What is the practicing clinician to do while awaiting the results of future research in this area? At the present time, it would seem prudent to curtail the use of CMV to the greatest extent possible. This may be particularly true for older individuals, who are generally more vulnerable to the effects of muscle disuse (51). Accordingly, the use of partial support modes of ventilatory support, which allow for intermittent diaphragmatic contractions, is a logical albeit unproven countermeasure to VIDD (52, 53). Interestingly, studies have raised the possibility that such partial support modes may also be appropriate in situations classically considered as being indications for CMV, such as acute lung injury/adult respiratory distress syndrome (54, 55). Another situation in which patients have often been placed on CMV is when weaning failure has occurred, with the premise being that respiratory muscle fatigue (requiring rest to recover) is the major cause of ventilatory insufficiency under these conditions. However, evidence indicates that in patients who fail to wean, other signs of clinical distress generally mandate reinstitution of ventilatory support before the actual onset of respiratory muscle fatigue (56); thus no clear reason exists to completely rest the respiratory muscles with CMV under these conditions. Finally, when CMV cannot be avoided, short periods of phrenic nerve stimulation could prove to be an effective countermeasure to atrophy (44, 57) especially given the demonstration that cervical magnetic stimulation of the phrenic nerves is feasible in critically ill patients (24). However, such an approach needs to be validated by further study.

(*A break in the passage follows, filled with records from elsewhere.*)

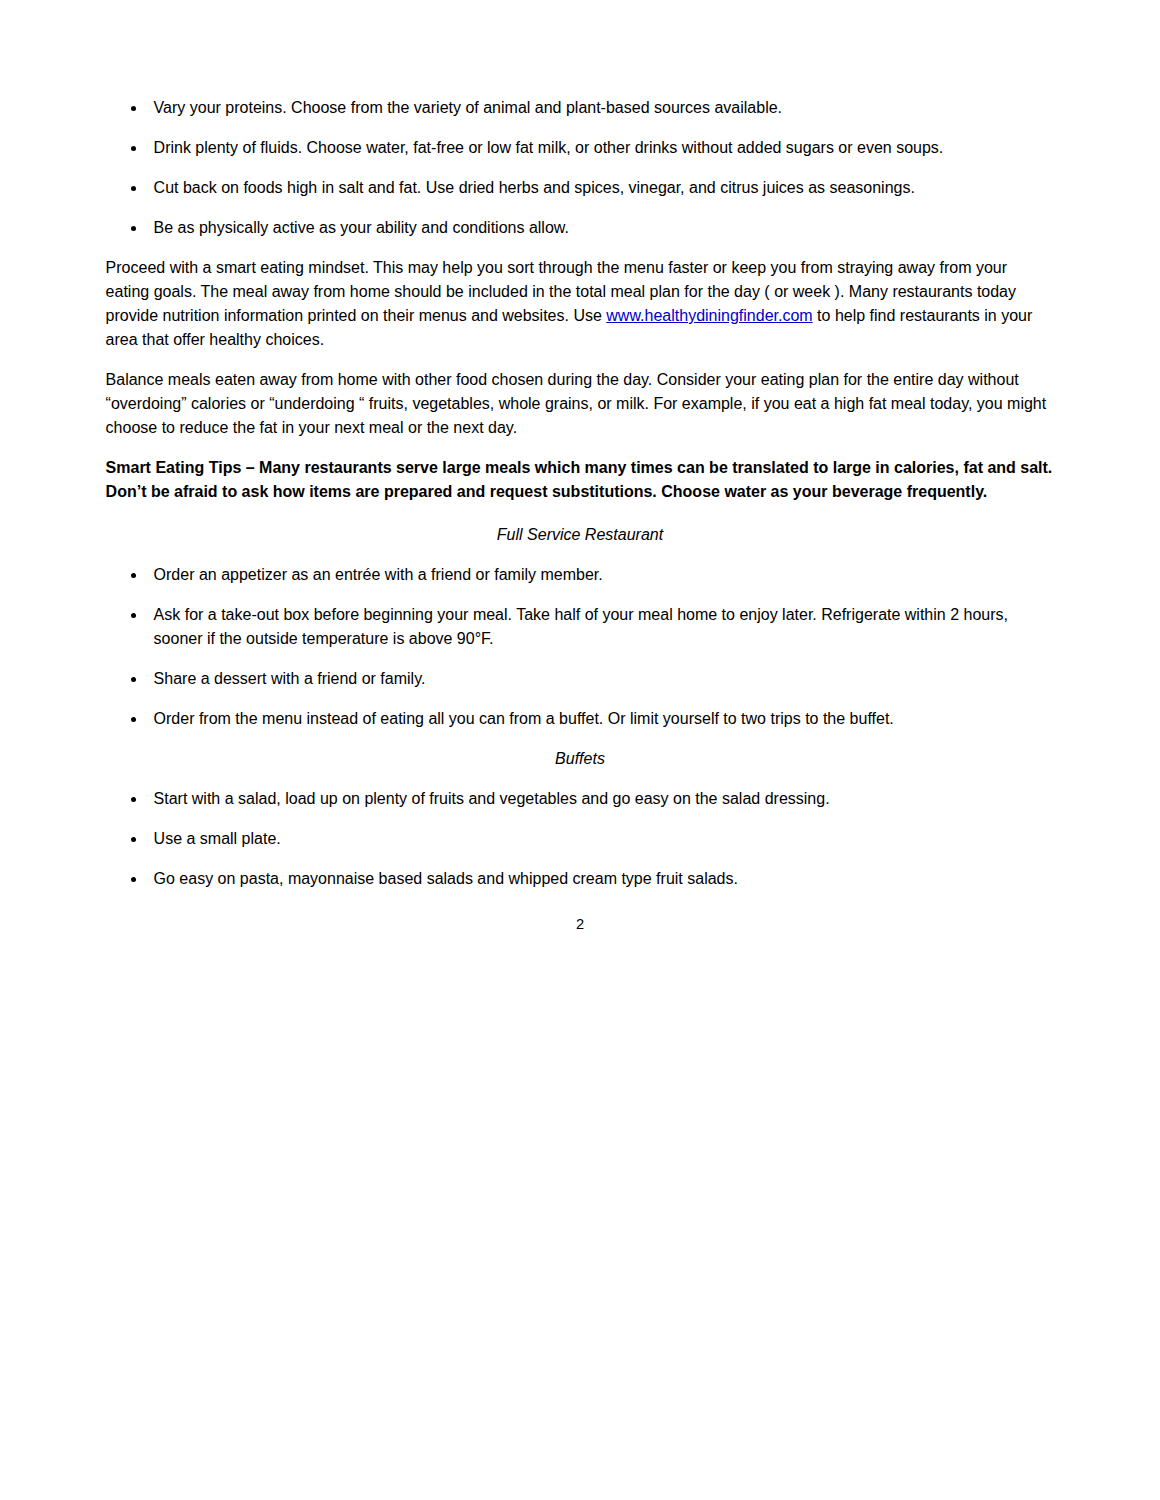Vary your proteins. Choose from the variety of animal and plant-based sources available.
Drink plenty of fluids. Choose water, fat-free or low fat milk, or other drinks without added sugars or even soups.
Cut back on foods high in salt and fat. Use dried herbs and spices, vinegar, and citrus juices as seasonings.
Be as physically active as your ability and conditions allow.
Proceed with a smart eating mindset. This may help you sort through the menu faster or keep you from straying away from your eating goals. The meal away from home should be included in the total meal plan for the day ( or week ). Many restaurants today provide nutrition information printed on their menus and websites. Use www.healthydiningfinder.com to help find restaurants in your area that offer healthy choices.
Balance meals eaten away from home with other food chosen during the day. Consider your eating plan for the entire day without “overdoing” calories or “underdoing “ fruits, vegetables, whole grains, or milk. For example, if you eat a high fat meal today, you might choose to reduce the fat in your next meal or the next day.
Smart Eating Tips – Many restaurants serve large meals which many times can be translated to large in calories, fat and salt. Don’t be afraid to ask how items are prepared and request substitutions. Choose water as your beverage frequently.
Full Service Restaurant
Order an appetizer as an entrée with a friend or family member.
Ask for a take-out box before beginning your meal. Take half of your meal home to enjoy later. Refrigerate within 2 hours, sooner if the outside temperature is above 90°F.
Share a dessert with a friend or family.
Order from the menu instead of eating all you can from a buffet. Or limit yourself to two trips to the buffet.
Buffets
Start with a salad, load up on plenty of fruits and vegetables and go easy on the salad dressing.
Use a small plate.
Go easy on pasta, mayonnaise based salads and whipped cream type fruit salads.
2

In terms of nonventilatory countermeasures, adequate nutritional support and avoidance of systemic corticosteriods are recommended when no clinical benefit has been unequivocally proven for steroids, because the adverse effects of disuse and malnutrition or corticosteroid administration on skeletal muscle appear to be synergistic (58). Protein pulse feeding (providing the majority of protein in a pulse manner) may be useful, as this has been reported to result in greater positive protein balance, especially in aged individuals (59). Certain anabolic agents can reduce diaphragmatic wasting in animals (60), but their usefulness in VIDD remains to be determined. Finally, antioxidant supplementation could have beneficial effects on intrinsic contractile function of muscle fibers (34) as well as diaphragmatic wasting (26, 29). Moreover, this approach is seemingly adopted by nature itself. Hence, dormant animals immobilized for prolonged periods of time appear to prevent muscle atrophy by both increasing antioxidant enzymes and decreasing free radical species formation (61, 62). This strategy is also supported by some studies of immobilization-induced atrophy (31, 63), although it is not effective in all models of skeletal muscle disuse (31, 64)
Clinicians and scientists have come to recognize that mechanical ventilation can worsen lung injury (4). Emerging evidence now suggests that mechanical ventilation can also lead to wasting and damage of the respiratory muscles. Research efforts need to be intensified to unravel the specific mechanisms underlying VIDD, with the ultimate goal of translating this knowledge into the clinical arena. The diaphragm is not a biologically inert organ that can be light-heartedly substituted by the ventilator: the vital pump is both malleable and vulnerable.